### Your goal
What lines of the material below include the string "beautiful"? Copy all of them.

-------- Input for this task --------

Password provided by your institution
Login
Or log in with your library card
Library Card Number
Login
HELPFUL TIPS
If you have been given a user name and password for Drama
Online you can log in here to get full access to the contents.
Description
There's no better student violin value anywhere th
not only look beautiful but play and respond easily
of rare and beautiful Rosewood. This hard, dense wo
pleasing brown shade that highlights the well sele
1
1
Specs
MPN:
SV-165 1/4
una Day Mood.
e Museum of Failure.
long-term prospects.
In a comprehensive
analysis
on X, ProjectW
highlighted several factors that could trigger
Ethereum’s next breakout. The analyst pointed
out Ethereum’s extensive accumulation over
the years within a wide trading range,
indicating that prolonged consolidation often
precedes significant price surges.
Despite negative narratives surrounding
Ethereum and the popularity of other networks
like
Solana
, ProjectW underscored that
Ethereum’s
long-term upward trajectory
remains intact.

--------
-------- Input for this task --------

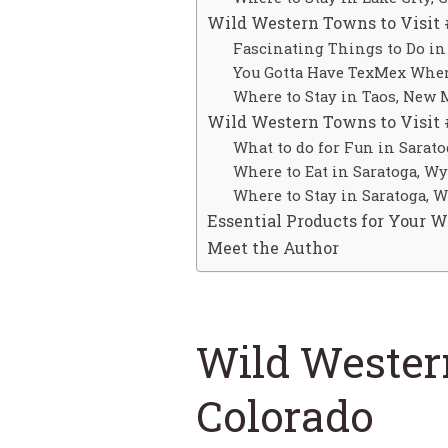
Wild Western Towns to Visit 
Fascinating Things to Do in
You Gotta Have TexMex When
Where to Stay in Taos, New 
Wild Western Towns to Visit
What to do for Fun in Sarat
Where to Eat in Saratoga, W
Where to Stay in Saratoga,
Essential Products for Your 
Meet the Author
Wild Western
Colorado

--------

### Answer for this exercise
not only look beautiful but play and respond easily
of rare and beautiful Rosewood. This hard, dense wo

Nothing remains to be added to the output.